### WHAT TO WORK ON
Pull out every line below word for word, leaving out the pictures.

====== INPUT FOR THIS TASK ======

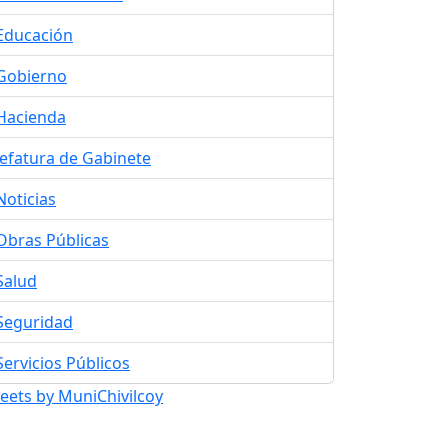
Educación
Gobierno
Hacienda
Jefatura de Gabinete
Noticias
Obras Públicas
Salud
Seguridad
Servicios Públicos
eets by MuniChivilcoy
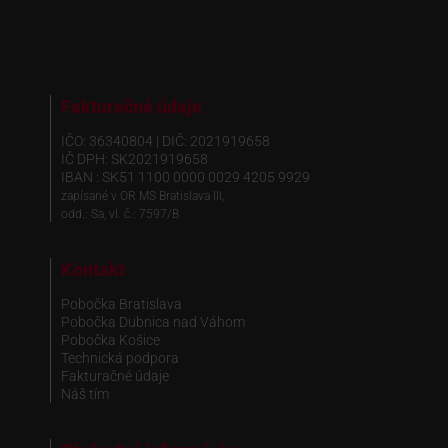
Fakturačné údaje
IČO: 36340804 | DIČ: 2021919658
IČ DPH: SK2021919658
IBAN : SK51 1100 0000 0029 4205 9929
zapísané v OR MS Bratislava III,
odd.: Sa, vl. č.: 7597/B
Kontakt
Pobočka Bratislava
Pobočka Dubnica nad Váhom
Pobočka Košice
Technická podpora
Fakturačné údaje
Náš tím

======

### ANSWER TO THIS PROBLEM
Educación
Gobierno
Hacienda
Jefatura de Gabinete
Noticias
Obras Públicas
Salud
Seguridad
Servicios Públicos
eets by MuniChivilcoy
Fakturačné údaje
IČO: 36340804 | DIČ: 2021919658
IČ DPH: SK2021919658
IBAN : SK51 1100 0000 0029 4205 9929
zapísané v OR MS Bratislava III,
odd.: Sa, vl. č.: 7597/B
Kontakt
Pobočka Bratislava
Pobočka Dubnica nad Váhom
Pobočka Košice
Technická podpora
Fakturačné údaje
Náš tím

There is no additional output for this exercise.